[REQUIREMENT] From the records below, extract each line that contains the string "kern".

[DATA EXTRACT]
* * * * * * *

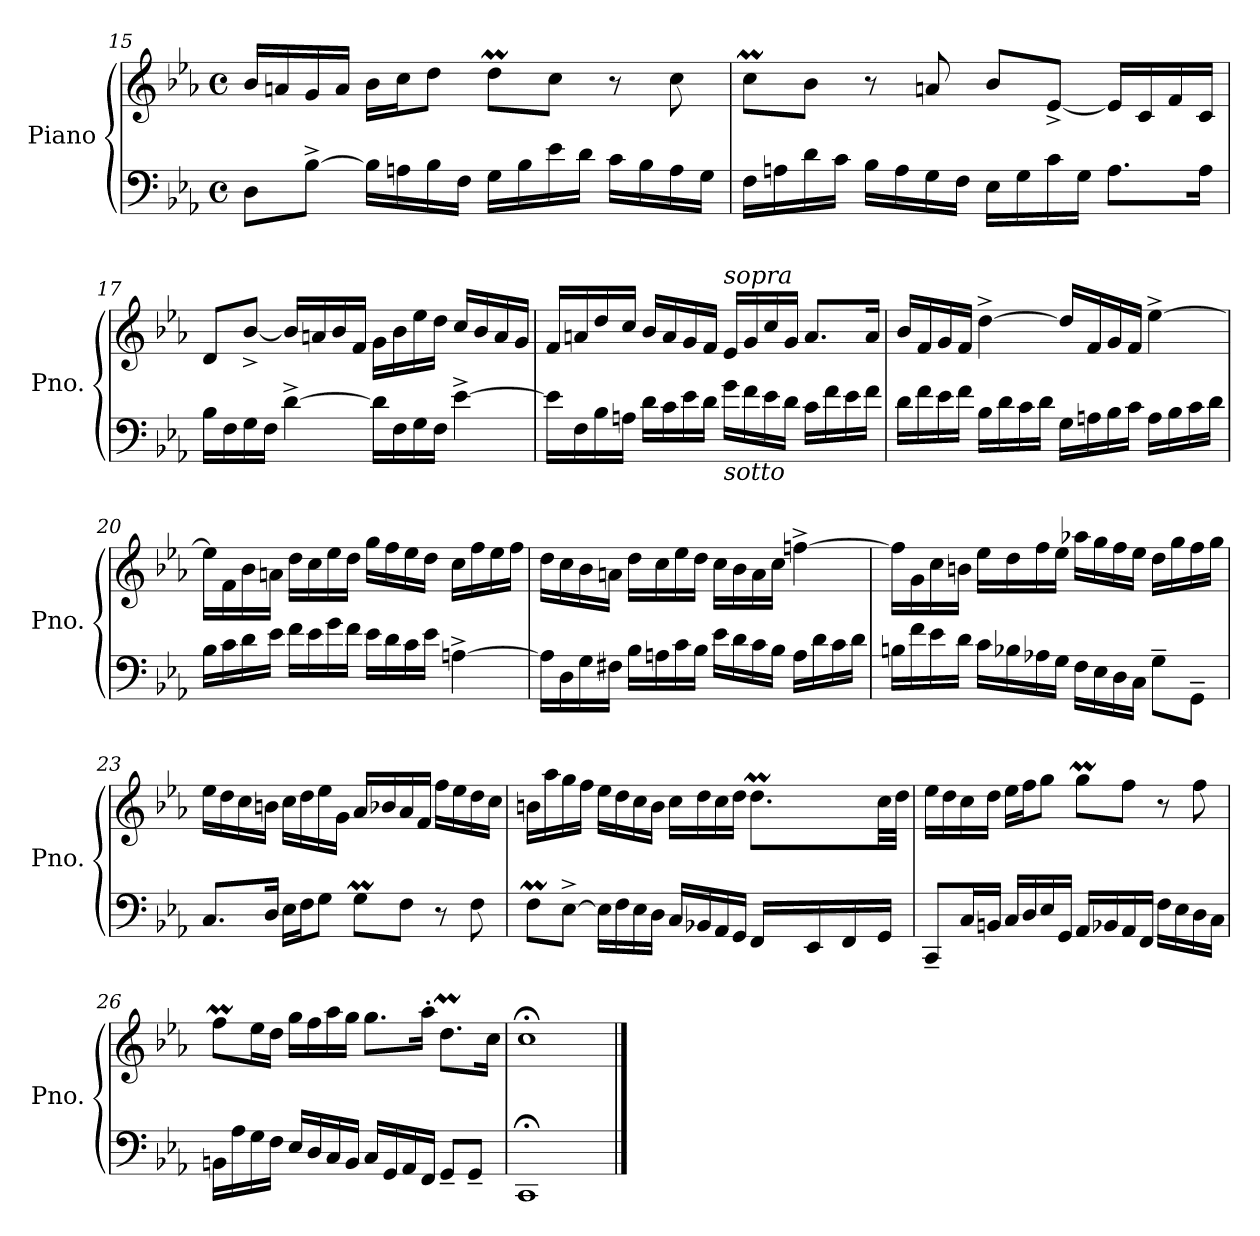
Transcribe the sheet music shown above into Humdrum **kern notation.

**kern	**kern
*part1	*part1
*staff2	*staff1
*I"Piano	*
*I'Pno.	*
!!LO:LB:g=z
*clefF4	*clefG2
*k[b-e-a-]	*k[b-e-a-]
*M4/4	*M4/4
*met(c)	*met(c)
=15	=15
8D\L	16b-/LL
.	16an/
[8B-^\J	16g/
.	16a/JJ
16B-\LL]	16b-\LL
16An\	16cc\J
16B-\	8dd\J
16F\JJ	.
16G\LL	8ddm\L
16B-\	.
16e-\	8cc\J
16d\JJ	.
16c\LL	8r
16B-\	.
16A\	8cc\
16G\JJ	.
=16	=16
16F\LL	8ccM\L
16An\	.
16d\	8b-\J
16c\JJ	.
16B-\LL	8r
16A\	.
16G\	8an/
16F\JJ	.
16E-\LL	8b-/L
16G\	.
16c\	[8e-^/J
16G\JJ	.
8.A\L	16e-/LL]
.	16c/
.	16f/
16A\Jk	16c/JJ
!!LO:LB:g=z
=17	=17
16B-\LL	8d/L
16F\	.
16G\	[8b-^/J
16F\JJ	.
[4d^\	16b-/LL]
.	16an/
.	16b-/
.	16f/JJ
16d\LL]	16g\LL
16F\	16b-\
16G\	16ee-\
16F\JJ	16dd\JJ
[4e-^\	16cc/LL
.	16b-/
.	16a/
.	16g/JJ
=18	=18
16e-\LL]	16f/LL
16F\	16an/
16B-\	16dd/
16An\JJ	16cc/JJ
16d\LL	16b-/LL
16c\	16a/
16e-\	16g/
16d\JJ	16f/JJ
!	!LO:TX:a:i:t=sopra
!LO:TX:b:i:t=sotto	!
16g\LL	16e-/LL
16f\	16g/
16e-\	16cc/
16d\JJ	16g/JJ
16c\LL	8.a/L
16f\	.
16e-\	.
16f\JJ	16a/Jk
!!LO:LB:g=z
=19	=19
16d\LL	16b-/LL
16f\	16f/
16e-\	16g/
16f\JJ	16f/JJ
16B-\LL	[4dd^\
16d\	.
16c\	.
16d\JJ	.
16G\LL	16dd/LL]
16An\	16f/
16B-\	16g/
16c\JJ	16f/JJ
16A\LL	[4ee-^\
16B-\	.
16c\	.
16d\JJ	.
=20	=20
16B-\LL	16ee-\LL]
16c\	16f\
16d\	16b-\
16e-\JJ	16an\JJ
16f\LL	16dd\LL
16e-\	16cc\
16g\	16ee-\
16f\JJ	16dd\JJ
16e-\LL	16gg\LL
16d\	16ff\
16c\	16ee-\
16e-\JJ	16dd\JJ
[4An^\	16cc\LL
.	16ff\
.	16ee-\
.	16ff\JJ
!!LO:LB:g=z
=21	=21
16An\LL]	16dd\LL
16D\	16cc\
16G\	16b-\
16F#X\JJ	16an\JJ
16B-\LL	16dd\LL
16A\	16cc\
16c\	16ee-\
16B-\JJ	16dd\JJ
16e-\LL	16cc\LL
16d\	16b-\
16c\	16a\
16B-\JJ	16cc\JJ
16A\LL	[4ffn^\
16d\	.
16c\	.
16d\JJ	.
=22	=22
16Bn\LL	16ff\LL]
16f\	16g\
16e-\	16cc\
16d\JJ	16bn\JJ
16c\LL	16ee-\LL
16B-X\	16dd\
16A-X\	16ff\
16G\JJ	16ee-\JJ
16F\LL	16aa-X\LL
16E-\	16gg\
16D\	16ff\
16C\JJ	16ee-\JJ
8G~\L	16dd\LL
.	16gg\
8GG~\J	16ff\
.	16gg\JJ
!!LO:LB:g=z
=23	=23
8.C/L	16ee-\LL
.	16dd\
.	16cc\
16D/Jk	16bn\JJ
16E-\LL	16cc\LL
16F\J	16dd\
8G\J	16ee-\
.	16g\JJ
8Gm\L	16a-/LL
.	16b-X/
8F\J	16a-/
.	16f/JJ
8r	16ff\LL
.	16ee-\
8F\	16dd\
.	16cc\JJ
=24	=24
*	*^
8FM\L	16bn\LL	2.ryy
.	16aa-\	.
[8E-^\J	16gg\	.
.	16ff\JJ	.
16E-\LL]	16ee-\LL	.
16F\	16dd\	.
16E-\	16cc\	.
16D\JJ	16b\JJ	.
16C/LL	16cc\LL	.
16BB-X/	16dd\	.
16AA-/	16cc\	.
16GG/JJ	16dd\JJ	.
*	*tremolo	*
16FF/LL	8.ddm\L	32ee-\yyLLL
.	.	32dd\yy
16EE-/	.	32ee-\yy
.	.	32dd\yyJJJ
*	*Xtremolo	*
16FF/	.	32ee-\LLyy
.	.	32dd\JJJyy
16GG/JJ	32cc\LL	16ryy
.	32dd\JJJ	.
*	*v	*v
!!LO:LB:g=z
=25	=25
8CC~/L	16ee-\LL
.	16dd\
16C/L	16cc\
16BBn/JJ	16dd\JJ
16C/LL	16ee-\LL
16D/	16ff\J
16E-/	8gg\J
16GG/JJ	.
16AA-/LL	8ggm\L
16BB-X/	.
16AA-/	8ff\J
16FF/JJ	.
16F\LL	8r
16E-\	.
16D\	8ff\
16C\JJ	.
=26	=26
16BBn\LL	8ffM\L
16A-\	.
16G\	16ee-\L
16F\JJ	16dd\JJ
16E-/LL	16gg\LL
16D/	16ff\
16C/	16aa-\
16BB/JJ	16gg\JJ
16C/LL	8.gg\L
16GG/	.
16AA-/	.
16FF/JJ	16aa-'\Jk
8GG~/L	8.ddm\L
8GG~/J	.
.	16cc\Jk
=27	=27
1CC;<	1cc;<
==	==
*-	*-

* * * * * * *

[RESPONSE]
Transcribe the sheet music shown above into Humdrum **kern notation.
**kern	**kern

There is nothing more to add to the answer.